### To-do item
Copy out everything from the line that contains "einen elektronischen Identitätsnachweis" down to the last of the lines, swapping "Mitteilung" for "Meldung" and changing nothing else.

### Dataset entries
==============================
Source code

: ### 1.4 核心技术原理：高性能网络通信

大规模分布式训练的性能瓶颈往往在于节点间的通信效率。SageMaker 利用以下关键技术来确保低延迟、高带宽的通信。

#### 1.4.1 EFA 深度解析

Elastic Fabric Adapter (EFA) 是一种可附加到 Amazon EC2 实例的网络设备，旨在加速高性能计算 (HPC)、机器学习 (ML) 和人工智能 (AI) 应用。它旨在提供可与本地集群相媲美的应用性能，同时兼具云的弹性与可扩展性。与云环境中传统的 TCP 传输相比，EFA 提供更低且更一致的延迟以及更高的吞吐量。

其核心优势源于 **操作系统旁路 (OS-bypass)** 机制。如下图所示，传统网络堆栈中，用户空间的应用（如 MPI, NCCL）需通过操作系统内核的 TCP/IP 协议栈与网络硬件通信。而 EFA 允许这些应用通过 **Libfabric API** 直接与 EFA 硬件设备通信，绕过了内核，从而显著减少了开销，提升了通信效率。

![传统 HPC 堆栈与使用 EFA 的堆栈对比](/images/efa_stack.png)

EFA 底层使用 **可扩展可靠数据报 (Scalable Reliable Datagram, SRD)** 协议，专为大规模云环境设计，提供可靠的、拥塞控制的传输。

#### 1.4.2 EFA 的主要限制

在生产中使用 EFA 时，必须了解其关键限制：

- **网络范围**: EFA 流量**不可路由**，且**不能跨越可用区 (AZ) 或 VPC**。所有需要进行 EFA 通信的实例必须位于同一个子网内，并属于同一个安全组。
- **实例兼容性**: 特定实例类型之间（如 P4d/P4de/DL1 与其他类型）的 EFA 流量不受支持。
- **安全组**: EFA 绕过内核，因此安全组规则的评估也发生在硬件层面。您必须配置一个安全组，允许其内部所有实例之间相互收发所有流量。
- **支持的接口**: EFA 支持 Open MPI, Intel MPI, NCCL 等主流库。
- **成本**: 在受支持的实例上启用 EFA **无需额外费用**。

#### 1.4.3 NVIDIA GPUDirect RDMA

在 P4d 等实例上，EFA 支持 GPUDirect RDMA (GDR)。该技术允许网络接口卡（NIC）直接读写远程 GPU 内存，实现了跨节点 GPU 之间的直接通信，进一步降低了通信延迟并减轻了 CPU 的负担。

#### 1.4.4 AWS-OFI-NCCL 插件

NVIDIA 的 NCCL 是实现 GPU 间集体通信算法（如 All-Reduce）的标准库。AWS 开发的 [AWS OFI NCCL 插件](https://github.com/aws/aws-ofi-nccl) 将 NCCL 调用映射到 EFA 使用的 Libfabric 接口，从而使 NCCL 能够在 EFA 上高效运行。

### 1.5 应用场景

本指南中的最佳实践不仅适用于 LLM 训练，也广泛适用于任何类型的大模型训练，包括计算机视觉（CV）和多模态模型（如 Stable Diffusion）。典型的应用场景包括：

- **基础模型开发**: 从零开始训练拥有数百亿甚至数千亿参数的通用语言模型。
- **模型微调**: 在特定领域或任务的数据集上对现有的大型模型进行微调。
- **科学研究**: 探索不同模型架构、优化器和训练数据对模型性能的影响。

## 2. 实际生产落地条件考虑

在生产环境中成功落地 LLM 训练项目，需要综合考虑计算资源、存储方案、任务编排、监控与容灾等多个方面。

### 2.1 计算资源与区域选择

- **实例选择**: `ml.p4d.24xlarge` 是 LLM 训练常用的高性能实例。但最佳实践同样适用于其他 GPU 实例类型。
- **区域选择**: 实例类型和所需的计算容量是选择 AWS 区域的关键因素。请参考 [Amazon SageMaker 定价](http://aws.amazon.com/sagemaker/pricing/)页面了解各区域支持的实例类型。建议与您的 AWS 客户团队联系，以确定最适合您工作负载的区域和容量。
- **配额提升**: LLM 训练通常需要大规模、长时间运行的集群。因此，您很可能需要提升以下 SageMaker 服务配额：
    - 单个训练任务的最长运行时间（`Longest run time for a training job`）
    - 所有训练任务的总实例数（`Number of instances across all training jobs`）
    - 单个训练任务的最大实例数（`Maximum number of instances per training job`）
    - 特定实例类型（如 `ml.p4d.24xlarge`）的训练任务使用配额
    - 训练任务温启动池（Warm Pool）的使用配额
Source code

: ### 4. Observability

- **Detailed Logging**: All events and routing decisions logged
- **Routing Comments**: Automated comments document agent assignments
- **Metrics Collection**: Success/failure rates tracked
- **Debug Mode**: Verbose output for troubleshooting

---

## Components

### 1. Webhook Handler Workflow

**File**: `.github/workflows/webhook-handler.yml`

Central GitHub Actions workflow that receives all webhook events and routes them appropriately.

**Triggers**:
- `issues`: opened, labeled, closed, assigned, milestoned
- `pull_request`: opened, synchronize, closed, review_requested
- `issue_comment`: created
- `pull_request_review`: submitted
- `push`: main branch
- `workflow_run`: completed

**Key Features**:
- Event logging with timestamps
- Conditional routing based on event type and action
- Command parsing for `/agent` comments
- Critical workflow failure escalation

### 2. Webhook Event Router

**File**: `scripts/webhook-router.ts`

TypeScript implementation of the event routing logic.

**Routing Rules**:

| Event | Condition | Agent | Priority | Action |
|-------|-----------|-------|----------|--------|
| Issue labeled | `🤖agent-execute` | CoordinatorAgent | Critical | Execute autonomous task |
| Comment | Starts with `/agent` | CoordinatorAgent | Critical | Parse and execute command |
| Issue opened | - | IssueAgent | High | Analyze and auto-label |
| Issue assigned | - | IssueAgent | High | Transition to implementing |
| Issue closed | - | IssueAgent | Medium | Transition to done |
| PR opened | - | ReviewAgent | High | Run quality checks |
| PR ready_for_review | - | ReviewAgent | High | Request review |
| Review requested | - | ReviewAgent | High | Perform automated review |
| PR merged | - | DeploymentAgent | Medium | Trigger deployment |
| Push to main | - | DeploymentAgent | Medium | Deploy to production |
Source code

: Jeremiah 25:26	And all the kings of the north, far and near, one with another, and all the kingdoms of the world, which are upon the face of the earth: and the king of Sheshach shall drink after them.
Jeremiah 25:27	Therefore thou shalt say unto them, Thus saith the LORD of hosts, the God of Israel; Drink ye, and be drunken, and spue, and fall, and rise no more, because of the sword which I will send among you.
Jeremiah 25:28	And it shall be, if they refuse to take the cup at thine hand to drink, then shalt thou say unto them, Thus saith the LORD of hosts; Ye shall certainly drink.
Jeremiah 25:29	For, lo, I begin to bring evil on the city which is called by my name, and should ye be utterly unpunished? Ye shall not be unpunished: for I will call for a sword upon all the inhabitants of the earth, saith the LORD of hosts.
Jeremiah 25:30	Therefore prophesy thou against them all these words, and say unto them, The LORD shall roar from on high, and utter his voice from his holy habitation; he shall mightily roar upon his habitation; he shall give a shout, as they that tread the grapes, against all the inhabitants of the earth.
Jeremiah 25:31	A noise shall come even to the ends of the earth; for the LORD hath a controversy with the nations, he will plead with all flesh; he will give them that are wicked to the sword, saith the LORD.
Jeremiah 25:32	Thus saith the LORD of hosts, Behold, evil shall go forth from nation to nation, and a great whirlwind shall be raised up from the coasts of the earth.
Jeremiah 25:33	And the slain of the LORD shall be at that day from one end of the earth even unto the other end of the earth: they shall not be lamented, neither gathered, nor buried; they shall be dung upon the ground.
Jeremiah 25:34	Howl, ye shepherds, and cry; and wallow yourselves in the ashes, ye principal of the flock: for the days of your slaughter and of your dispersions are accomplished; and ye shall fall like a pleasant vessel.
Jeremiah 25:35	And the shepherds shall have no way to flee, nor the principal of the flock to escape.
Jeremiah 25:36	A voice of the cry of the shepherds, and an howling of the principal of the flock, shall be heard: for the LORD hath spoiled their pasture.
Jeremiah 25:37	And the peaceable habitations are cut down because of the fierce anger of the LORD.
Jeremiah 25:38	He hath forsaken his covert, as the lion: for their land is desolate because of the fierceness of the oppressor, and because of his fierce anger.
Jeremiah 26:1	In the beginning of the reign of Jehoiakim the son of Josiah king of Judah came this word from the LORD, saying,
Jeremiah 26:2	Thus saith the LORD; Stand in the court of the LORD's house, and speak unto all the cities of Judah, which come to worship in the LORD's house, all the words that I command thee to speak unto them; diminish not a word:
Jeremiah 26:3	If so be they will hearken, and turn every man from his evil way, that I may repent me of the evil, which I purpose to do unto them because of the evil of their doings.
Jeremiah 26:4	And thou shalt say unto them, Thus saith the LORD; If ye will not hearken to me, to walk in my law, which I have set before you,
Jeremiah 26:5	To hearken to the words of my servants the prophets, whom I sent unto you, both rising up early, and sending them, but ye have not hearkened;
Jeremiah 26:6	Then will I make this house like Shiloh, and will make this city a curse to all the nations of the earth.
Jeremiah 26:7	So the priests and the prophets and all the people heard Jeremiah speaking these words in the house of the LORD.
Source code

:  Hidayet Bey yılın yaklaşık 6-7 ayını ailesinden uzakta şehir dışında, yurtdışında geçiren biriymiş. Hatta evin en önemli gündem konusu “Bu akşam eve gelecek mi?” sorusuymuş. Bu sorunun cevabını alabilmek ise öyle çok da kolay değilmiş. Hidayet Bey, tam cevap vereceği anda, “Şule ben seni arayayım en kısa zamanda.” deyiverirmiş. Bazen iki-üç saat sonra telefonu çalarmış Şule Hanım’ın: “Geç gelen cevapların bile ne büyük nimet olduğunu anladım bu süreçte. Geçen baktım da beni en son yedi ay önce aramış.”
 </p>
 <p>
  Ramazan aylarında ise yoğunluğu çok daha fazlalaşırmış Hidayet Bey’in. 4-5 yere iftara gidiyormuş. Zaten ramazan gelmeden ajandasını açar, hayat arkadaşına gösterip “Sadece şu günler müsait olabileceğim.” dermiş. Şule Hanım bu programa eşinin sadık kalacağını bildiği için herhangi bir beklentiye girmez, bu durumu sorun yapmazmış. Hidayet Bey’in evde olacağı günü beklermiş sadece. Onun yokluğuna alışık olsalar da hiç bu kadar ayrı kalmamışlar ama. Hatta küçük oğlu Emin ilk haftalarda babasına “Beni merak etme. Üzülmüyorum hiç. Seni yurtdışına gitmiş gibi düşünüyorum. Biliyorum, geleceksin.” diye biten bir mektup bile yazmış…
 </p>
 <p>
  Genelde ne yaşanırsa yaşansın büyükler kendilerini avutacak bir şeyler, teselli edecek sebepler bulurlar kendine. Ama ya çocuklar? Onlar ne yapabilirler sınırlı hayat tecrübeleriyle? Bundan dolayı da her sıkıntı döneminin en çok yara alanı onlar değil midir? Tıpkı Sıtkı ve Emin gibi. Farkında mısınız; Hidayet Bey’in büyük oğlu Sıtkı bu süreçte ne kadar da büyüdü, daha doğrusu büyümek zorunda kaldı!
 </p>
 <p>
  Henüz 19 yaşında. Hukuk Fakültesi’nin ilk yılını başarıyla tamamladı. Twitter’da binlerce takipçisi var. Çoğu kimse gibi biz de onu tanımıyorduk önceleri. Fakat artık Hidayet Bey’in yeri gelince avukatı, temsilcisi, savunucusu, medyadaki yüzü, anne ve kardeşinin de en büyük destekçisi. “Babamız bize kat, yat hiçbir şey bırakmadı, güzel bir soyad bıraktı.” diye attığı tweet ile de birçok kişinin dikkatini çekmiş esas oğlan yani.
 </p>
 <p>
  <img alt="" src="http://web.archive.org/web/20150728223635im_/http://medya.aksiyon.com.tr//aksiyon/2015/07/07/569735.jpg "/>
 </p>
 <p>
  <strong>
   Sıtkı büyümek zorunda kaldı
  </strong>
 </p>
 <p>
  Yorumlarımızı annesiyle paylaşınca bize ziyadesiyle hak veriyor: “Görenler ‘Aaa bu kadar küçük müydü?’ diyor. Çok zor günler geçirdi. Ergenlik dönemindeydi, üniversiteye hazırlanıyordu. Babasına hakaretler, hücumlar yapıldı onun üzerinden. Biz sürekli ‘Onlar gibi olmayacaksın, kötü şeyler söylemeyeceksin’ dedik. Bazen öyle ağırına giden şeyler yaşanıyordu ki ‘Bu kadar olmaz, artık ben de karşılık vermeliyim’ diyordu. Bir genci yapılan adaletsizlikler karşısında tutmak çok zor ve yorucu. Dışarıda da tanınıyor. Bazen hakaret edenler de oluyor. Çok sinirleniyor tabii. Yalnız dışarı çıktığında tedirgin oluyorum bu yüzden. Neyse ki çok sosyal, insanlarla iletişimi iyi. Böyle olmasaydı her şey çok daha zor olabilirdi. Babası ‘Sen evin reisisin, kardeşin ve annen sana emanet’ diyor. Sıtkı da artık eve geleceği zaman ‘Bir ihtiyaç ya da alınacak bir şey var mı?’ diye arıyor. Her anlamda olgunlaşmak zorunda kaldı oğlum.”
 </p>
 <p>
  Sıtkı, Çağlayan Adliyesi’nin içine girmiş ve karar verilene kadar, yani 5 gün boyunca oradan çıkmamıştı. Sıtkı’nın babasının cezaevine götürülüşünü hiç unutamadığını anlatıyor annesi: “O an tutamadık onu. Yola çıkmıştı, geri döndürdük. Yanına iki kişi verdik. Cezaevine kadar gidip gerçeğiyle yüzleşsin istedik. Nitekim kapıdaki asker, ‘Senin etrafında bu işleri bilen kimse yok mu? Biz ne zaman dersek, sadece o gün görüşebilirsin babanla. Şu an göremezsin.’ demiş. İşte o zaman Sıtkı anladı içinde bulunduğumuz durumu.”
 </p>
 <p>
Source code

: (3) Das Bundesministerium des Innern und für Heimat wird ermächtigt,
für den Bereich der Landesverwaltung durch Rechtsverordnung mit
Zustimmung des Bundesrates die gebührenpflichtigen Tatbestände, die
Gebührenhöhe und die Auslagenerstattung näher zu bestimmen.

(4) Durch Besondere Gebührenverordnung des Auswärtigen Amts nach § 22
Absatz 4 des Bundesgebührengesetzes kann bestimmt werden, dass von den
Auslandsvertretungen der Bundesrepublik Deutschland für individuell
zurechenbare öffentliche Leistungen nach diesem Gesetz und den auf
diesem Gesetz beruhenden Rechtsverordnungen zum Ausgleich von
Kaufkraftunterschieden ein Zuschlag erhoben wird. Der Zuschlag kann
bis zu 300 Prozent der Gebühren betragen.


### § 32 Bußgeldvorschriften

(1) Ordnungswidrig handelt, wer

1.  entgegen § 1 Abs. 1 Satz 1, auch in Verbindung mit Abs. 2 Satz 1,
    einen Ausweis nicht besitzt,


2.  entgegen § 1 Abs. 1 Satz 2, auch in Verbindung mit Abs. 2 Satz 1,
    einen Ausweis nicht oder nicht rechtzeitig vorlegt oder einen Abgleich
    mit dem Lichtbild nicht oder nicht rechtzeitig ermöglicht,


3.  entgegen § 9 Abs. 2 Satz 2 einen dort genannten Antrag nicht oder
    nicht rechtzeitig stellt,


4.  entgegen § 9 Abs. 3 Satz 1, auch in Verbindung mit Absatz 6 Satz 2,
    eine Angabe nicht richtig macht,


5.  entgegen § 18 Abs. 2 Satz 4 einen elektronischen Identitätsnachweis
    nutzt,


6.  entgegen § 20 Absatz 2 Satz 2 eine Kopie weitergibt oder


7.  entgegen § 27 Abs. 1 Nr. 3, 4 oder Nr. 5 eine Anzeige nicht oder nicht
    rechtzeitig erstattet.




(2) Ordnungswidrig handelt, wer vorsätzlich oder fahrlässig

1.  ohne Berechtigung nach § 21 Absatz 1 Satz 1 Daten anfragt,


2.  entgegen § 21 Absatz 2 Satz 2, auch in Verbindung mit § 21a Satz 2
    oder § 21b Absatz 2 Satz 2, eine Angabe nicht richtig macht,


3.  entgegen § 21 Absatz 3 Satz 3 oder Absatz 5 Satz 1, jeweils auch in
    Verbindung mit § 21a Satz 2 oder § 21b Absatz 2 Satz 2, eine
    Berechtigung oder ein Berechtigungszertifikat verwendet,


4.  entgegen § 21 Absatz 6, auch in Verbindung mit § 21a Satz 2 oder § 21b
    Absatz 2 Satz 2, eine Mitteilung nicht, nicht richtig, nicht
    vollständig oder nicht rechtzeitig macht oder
==============================
### Answer space
5.  entgegen § 18 Abs. 2 Satz 4 einen elektronischen Identitätsnachweis
    nutzt,


6.  entgegen § 20 Absatz 2 Satz 2 eine Kopie weitergibt oder


7.  entgegen § 27 Abs. 1 Nr. 3, 4 oder Nr. 5 eine Anzeige nicht oder nicht
    rechtzeitig erstattet.




(2) Ordnungswidrig handelt, wer vorsätzlich oder fahrlässig

1.  ohne Berechtigung nach § 21 Absatz 1 Satz 1 Daten anfragt,


2.  entgegen § 21 Absatz 2 Satz 2, auch in Verbindung mit § 21a Satz 2
    oder § 21b Absatz 2 Satz 2, eine Angabe nicht richtig macht,


3.  entgegen § 21 Absatz 3 Satz 3 oder Absatz 5 Satz 1, jeweils auch in
    Verbindung mit § 21a Satz 2 oder § 21b Absatz 2 Satz 2, eine
    Berechtigung oder ein Berechtigungszertifikat verwendet,


4.  entgegen § 21 Absatz 6, auch in Verbindung mit § 21a Satz 2 oder § 21b
    Absatz 2 Satz 2, eine Meldung nicht, nicht richtig, nicht
    vollständig oder nicht rechtzeitig macht oder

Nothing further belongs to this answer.